L’échelle d’Ashworth modifiée, validée et utilisée dans d’autres études, a prouvé sa grande fiabilité parmi les professionnels. Ils l’utilisent pour mesurer la spasticité des fléchisseurs du coude chez les patients atteints. L’échelle a déjà été utilisée pour évaluer le tonus des membres inférieurs lors des évaluations de protocoles du traitement. Elle est toutefois privilégiée par les professionnels pour mesurer la spasticité au niveau des membres supérieurs. Au niveau des membres inférieurs, elle s’est avérée fiable pour un seul des professionnels. La fiabilité parmi les professionnels n'était pas assez bonne et ne leur a pas permis de comparer les évaluations.

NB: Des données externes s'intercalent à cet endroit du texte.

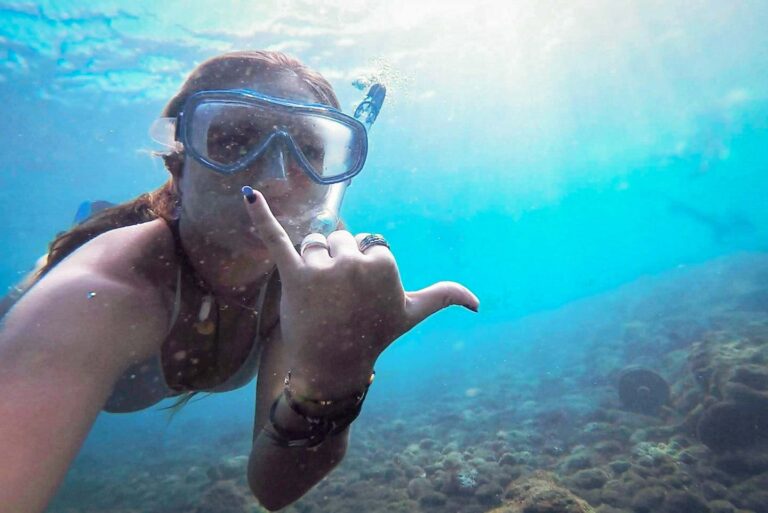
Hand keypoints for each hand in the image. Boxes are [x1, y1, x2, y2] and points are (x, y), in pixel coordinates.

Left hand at [242, 187, 478, 396]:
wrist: (334, 365)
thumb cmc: (376, 335)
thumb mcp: (412, 314)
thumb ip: (444, 297)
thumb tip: (478, 303)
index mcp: (383, 263)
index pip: (367, 246)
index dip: (363, 271)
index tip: (362, 298)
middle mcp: (353, 262)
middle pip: (341, 241)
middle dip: (338, 265)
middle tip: (338, 300)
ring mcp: (322, 269)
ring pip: (314, 242)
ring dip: (314, 263)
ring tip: (319, 296)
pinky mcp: (292, 275)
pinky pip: (275, 239)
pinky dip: (261, 216)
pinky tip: (249, 195)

Pour conclure, on constate que l’échelle d’Ashworth modifiée s’est avérée valable pour l’Organisation MSF de Cali, utile, fiable, de bonne consistance interne et dotée d’une capacité de mesure de la spasticité au fil du temps. Les évaluations de la spasticité sont exemptes d’erreurs aléatoires dès lors que les différences sont proches de zéro, c'est-à-dire que les mesures deux et trois ont été stables parmi les professionnels. La sensibilité n’a pas été représentative puisque les changements des patients souffrant de spasticité n’étaient pas hétérogènes.

CONCLUSIONS

Selon les résultats obtenus et l’expérience vécue par une partie des chercheurs, on a pu conclure que :
•  L’échelle modifiée d’Ashworth est un instrument fiable, utile et valable car il répond au mouvement passif effectué par le professionnel sur une articulation spécifique en ayant une pertinence plus large de la mesure clinique de l’étendue de la spasticité selon les éléments de l’échelle validée dans cette recherche.

•  L’échelle d’Ashworth modifiée, prise comme outil d’évaluation, peut favoriser la meilleure évaluation en exigeant une mesure clinique quantitative de l’étendue et/ou de la sévérité de la spasticité de chacun des patients. En effet, l'échelle s'est avérée fiable, utile et valable.

•  L’échelle modifiée d’Ashworth, par rapport à l'échelle traditionnelle de mesure de la spasticité chez MSF qui considère uniquement deux éléments (membres supérieurs et membres inférieurs), dispose d’une plus grande variété d’éléments pour évaluer les articulations et chaque hémicorps. En outre, les deux échelles diffèrent quant au procédé d’évaluation et à la qualification selon la condition.

•  La comparaison de l’échelle modifiée d’Ashworth avec l’échelle traditionnelle employée par MSF est impossible car les mesures ne remplissent pas le critère de parallélisme [5] pour pouvoir être comparées.

•  L’échelle d’Ashworth modifiée est dotée d’une capacité de mesure de la spasticité au fil du temps. Elle est exempte d’erreurs aléatoires dès lors que les différences sont proches de zéro. En effet, les diagnostics deux et trois ont été stables parmi les professionnels.

•  L’échelle modifiée d’Ashworth est fiable à la fois pour les membres supérieurs et inférieurs.

•  Il n’y a pas eu de changements significatifs en ce qui concerne la sensibilité en raison du manque de variabilité dans le degré de spasticité chez les patients qui ont pris part à l'échantillon.